Adobe has released a new version of its Flash Player for Android that fixes some critical security bugs. The new version of Flash, which, incidentally, is also available for Windows, Linux and OS X, fixes security vulnerabilities in Flash Player 126.96.36.199 and earlier versions for Android 4.x, and Flash Player 188.8.131.52 and earlier versions for Android 3.x and 2.x. These vulnerabilities, if exploited, could cause a crash and potentially allow an attacker to take control of the affected phone or tablet.
The update fixes two problems – the first is a memory corruption vulnerability in Matrix3D, a part of Flash which is used to determine the position and orientation of a three-dimensional object, that could lead to unauthorized code execution. The second vulnerability patched is an integer error that can lead to information disclosure.
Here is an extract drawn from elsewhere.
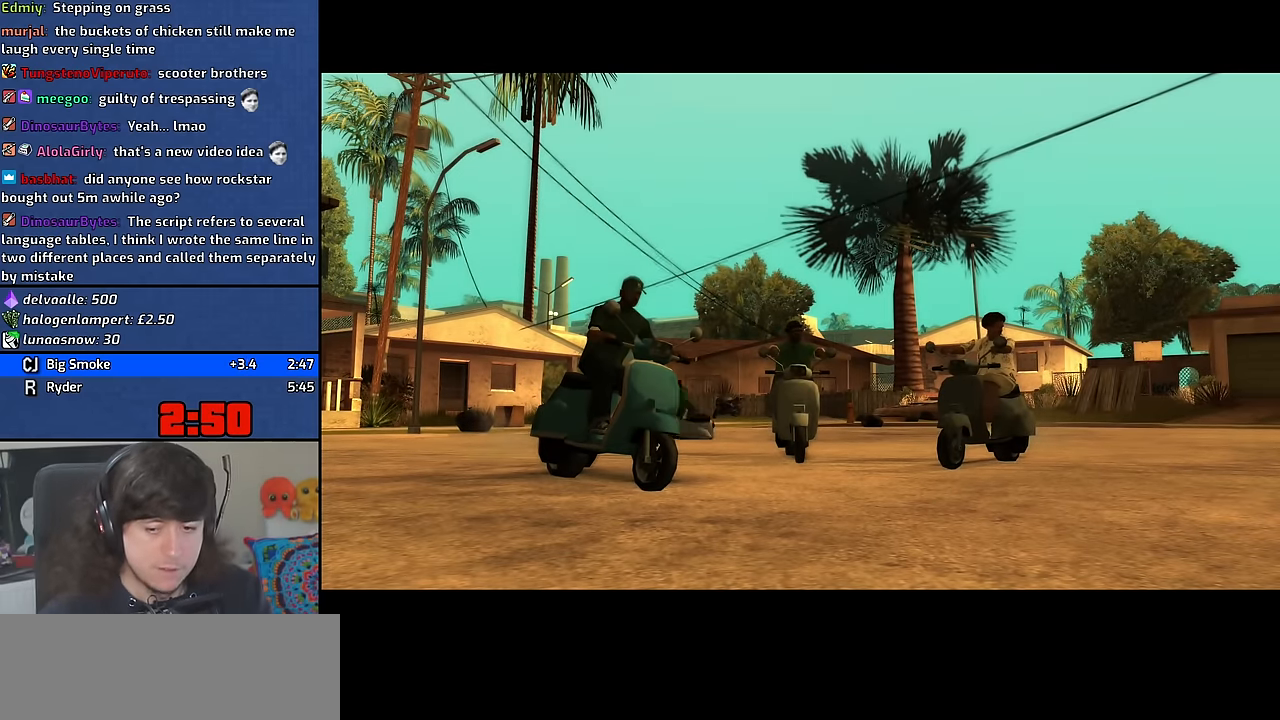
{"keys": ["a", "space", "w"], "mouse": [], "events": [[67, "space", "down"], [167, "space", "up"], [267, "space", "down"], [350, "space", "up"], [467, "space", "down"]]}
Although these vulnerabilities are seen as critical, Adobe has rated them as “priority 2″ which means that there are currently no known exploits, and, based on previous experience, Adobe does not anticipate that exploits are imminent. As a result, Adobe is recommending users to install the update within the next 30 days.
If you have Android 4.0, you should update to Adobe Flash Player 184.108.40.206 by browsing to the Android Marketplace (now called Google Play Store) from your device. For those with Android 3.x and Android 2.x, you need Flash Player 220.127.116.11, which can be downloaded from the same location on the Play Store.